Pull every line containing the word "редакции" from the records.

[Stored data]
□ □ □ □ □ □ □
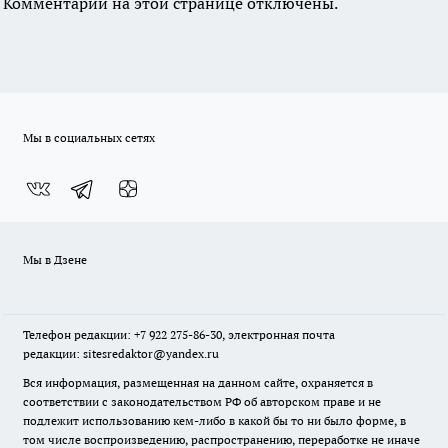
Комментарии на этой странице отключены.
Мы в социальных сетях
Мы в Дзене
Телефон редакции: +7 922 275-86-30, электронная почта
редакции: sitesredaktor@yandex.ru
Вся информация, размещенная на данном сайте, охраняется в
соответствии с законодательством РФ об авторском праве и не
подлежит использованию кем-либо в какой бы то ни было форме, в
том числе воспроизведению, распространению, переработке не иначе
□ □ □ □ □ □ □
[OUTPUT]
Телефон редакции: +7 922 275-86-30, электронная почта
редакции: sitesredaktor@yandex.ru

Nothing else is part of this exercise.